De igual forma, anota que le fue concedido el beneficio de la suspensión condicional de la ejecución de la pena, por un periodo de prueba de 36 meses, y que tal sentencia fue confirmada por el Tribunal Superior de Bogotá, cobrando ejecutoria el 10 de mayo de 2011. Así, a efecto de la gracia en cita, pone de presente que su asistido prestó caución prendaria mediante póliza No 699939 y suscribió diligencia de compromiso.
Sin embargo, en lo que atañe al pago de perjuicios, expresa que solicitó al Juzgado Primero de Ejecución de Penas y Medidas de Seguridad de Bogotá, la «reconsideración» de los mismos, toda vez que el condenado «depende económicamente de una pensión de vejez que solamente le permite subsistir dignamente, pues no cuenta con bienes patrimoniales de ninguna especie».
Contrario a ello, el mentado despacho ejecutor resolvió desfavorablemente su pretensión, afirma el actor, con pleno desconocimiento de las pruebas allegadas a la foliatura y bajo la premisa errada de que el sentenciado «traspasó sus bienes a terceras personas». Circunstancia con base en la cual, además, decidió revocarle el subrogado penal otorgado, y librar orden de captura en su contra; determinaciones que no pudieron ser recurridas, dado que frente a la primera, el Juzgado declaró desierto por falta de sustentación el recurso y, con relación a la segunda, manifestó que se trataba de un auto de sustanciación no susceptible de ser impugnado.

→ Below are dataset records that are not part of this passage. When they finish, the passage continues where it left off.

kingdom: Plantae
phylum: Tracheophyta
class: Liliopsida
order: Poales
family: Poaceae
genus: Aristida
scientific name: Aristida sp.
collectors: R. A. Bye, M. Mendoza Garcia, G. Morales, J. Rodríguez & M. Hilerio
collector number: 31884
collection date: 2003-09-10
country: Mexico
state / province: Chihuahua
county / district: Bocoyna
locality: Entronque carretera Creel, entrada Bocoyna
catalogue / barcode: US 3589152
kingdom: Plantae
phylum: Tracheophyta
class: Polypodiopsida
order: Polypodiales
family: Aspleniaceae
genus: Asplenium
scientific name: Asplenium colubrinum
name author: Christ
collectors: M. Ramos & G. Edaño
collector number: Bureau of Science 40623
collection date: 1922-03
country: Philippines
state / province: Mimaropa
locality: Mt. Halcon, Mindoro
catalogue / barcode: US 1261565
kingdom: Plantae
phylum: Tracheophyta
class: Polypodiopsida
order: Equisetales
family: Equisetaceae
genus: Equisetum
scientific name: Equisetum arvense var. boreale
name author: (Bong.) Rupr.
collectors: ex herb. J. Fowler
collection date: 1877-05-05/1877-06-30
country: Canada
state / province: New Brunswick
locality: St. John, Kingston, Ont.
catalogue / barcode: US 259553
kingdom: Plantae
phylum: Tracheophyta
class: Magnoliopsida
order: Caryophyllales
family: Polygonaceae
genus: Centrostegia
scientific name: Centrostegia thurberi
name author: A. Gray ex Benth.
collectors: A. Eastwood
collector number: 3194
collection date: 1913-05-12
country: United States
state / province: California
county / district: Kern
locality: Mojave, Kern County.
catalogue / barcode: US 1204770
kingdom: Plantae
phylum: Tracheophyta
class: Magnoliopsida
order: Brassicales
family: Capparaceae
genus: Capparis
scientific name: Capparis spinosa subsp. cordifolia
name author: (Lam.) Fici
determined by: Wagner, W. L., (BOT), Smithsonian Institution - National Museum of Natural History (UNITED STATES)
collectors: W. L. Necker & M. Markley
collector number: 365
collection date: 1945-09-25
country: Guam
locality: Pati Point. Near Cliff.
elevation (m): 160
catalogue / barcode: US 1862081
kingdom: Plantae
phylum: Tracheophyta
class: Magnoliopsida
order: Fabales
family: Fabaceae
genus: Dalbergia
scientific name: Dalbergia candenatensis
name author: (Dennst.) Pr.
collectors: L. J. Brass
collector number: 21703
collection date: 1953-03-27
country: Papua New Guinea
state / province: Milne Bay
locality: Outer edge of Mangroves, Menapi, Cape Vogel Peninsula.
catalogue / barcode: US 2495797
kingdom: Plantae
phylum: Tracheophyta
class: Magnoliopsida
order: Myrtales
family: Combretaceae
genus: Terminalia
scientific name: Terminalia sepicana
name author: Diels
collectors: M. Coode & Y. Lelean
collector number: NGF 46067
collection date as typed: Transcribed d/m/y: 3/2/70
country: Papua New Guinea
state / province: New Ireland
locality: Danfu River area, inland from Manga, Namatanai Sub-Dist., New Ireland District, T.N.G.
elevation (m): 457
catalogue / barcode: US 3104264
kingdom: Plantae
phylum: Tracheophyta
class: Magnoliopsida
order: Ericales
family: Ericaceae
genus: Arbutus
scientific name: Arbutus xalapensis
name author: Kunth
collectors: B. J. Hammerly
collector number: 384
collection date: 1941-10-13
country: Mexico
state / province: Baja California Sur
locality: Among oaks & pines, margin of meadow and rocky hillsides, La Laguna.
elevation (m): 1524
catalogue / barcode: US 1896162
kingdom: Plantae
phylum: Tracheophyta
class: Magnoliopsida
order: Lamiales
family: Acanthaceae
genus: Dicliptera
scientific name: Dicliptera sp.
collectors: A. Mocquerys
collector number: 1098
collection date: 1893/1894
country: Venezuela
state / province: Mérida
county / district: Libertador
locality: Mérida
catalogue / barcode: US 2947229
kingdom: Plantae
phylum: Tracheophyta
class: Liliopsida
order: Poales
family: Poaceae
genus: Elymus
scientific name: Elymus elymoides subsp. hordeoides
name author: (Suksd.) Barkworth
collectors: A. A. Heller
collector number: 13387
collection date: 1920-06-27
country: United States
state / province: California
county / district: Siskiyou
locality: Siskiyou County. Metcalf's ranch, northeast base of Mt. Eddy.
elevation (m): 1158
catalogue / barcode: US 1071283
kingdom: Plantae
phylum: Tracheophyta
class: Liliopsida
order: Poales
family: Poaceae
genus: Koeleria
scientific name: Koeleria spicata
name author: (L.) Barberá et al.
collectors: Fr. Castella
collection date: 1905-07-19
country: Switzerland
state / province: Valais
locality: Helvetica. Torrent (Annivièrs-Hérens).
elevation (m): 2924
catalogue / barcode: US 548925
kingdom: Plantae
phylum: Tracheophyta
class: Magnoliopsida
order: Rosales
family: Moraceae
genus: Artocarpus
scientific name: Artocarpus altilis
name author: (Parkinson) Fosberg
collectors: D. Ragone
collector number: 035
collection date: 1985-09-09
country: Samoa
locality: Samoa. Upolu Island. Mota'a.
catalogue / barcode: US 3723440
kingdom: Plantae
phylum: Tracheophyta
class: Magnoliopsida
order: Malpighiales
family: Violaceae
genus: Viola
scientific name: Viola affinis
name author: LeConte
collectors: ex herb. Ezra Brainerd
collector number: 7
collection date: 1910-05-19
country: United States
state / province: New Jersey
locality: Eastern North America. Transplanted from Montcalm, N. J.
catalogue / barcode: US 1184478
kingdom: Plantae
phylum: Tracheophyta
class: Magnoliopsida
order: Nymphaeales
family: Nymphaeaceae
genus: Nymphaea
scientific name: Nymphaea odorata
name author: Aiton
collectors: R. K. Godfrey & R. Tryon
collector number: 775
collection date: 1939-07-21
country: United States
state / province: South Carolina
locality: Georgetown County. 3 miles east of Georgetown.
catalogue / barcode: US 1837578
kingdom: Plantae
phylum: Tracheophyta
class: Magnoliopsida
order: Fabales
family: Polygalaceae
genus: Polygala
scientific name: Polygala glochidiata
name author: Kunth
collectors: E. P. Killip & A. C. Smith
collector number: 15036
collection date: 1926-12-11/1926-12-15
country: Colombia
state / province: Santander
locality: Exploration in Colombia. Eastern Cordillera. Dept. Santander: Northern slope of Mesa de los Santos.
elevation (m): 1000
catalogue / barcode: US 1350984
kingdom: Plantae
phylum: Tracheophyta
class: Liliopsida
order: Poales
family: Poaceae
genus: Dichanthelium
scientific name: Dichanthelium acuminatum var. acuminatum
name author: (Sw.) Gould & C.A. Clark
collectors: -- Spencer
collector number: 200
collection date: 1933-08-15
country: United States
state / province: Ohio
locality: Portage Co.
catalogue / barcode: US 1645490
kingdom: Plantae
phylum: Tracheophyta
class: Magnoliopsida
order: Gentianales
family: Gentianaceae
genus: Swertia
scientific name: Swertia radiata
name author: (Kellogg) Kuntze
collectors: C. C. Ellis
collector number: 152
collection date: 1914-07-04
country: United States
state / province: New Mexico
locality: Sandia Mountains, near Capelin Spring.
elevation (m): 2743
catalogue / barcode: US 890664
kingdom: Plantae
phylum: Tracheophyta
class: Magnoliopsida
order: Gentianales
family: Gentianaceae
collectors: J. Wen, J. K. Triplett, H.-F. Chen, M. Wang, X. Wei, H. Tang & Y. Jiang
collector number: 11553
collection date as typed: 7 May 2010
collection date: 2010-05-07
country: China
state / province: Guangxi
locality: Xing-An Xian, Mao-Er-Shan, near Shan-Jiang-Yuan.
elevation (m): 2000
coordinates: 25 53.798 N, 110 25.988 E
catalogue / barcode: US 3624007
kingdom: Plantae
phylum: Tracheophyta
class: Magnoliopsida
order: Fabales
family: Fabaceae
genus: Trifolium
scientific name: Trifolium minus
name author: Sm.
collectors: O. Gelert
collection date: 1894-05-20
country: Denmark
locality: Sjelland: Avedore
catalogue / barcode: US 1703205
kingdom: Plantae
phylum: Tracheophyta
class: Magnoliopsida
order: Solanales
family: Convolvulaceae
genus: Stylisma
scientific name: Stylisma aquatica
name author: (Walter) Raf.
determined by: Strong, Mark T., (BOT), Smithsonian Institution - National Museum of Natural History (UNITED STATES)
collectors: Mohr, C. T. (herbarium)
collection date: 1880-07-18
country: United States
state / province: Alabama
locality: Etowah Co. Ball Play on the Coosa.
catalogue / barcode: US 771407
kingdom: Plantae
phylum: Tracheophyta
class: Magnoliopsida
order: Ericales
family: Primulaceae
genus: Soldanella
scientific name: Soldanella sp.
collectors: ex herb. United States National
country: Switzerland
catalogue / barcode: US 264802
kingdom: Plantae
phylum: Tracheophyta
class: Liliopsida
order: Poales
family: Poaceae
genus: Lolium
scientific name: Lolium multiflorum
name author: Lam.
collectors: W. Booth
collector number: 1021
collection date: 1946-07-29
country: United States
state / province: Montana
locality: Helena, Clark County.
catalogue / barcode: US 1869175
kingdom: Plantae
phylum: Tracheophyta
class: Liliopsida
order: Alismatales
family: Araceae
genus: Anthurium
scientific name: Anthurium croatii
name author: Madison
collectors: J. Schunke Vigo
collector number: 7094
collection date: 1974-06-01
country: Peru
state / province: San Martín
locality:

Sin embargo, plantea el libelista que inconforme con dicha determinación, con posterioridad a ello, la defensa del ajusticiado solicitó la concesión del sustituto penal en cita, bajo los lineamientos de la Ley 1709 de 2014, no empece, tanto el juzgado accionado como el Tribunal Superior de Bogotá se negaron a despachar favorablemente su pretensión, lo que en su criterio, constituye una vía de hecho violatoria de los derechos fundamentales de su representado, ya que tales providencias se contraponen a los mandatos legales y constitucionales.
Por consiguiente, el accionante solicita se conceda la acción de tutela como mecanismo transitorio y, en virtud de ello, (i) se ordene al Juzgado accionado cancelar la orden de captura impartida en contra de PEDRO DAVID LEGUIZAMÓN BERNAL, y (ii) que las entidades accionadas lo indemnicen por los perjuicios ocasionados con la emisión de decisiones constitutivas de vías hecho.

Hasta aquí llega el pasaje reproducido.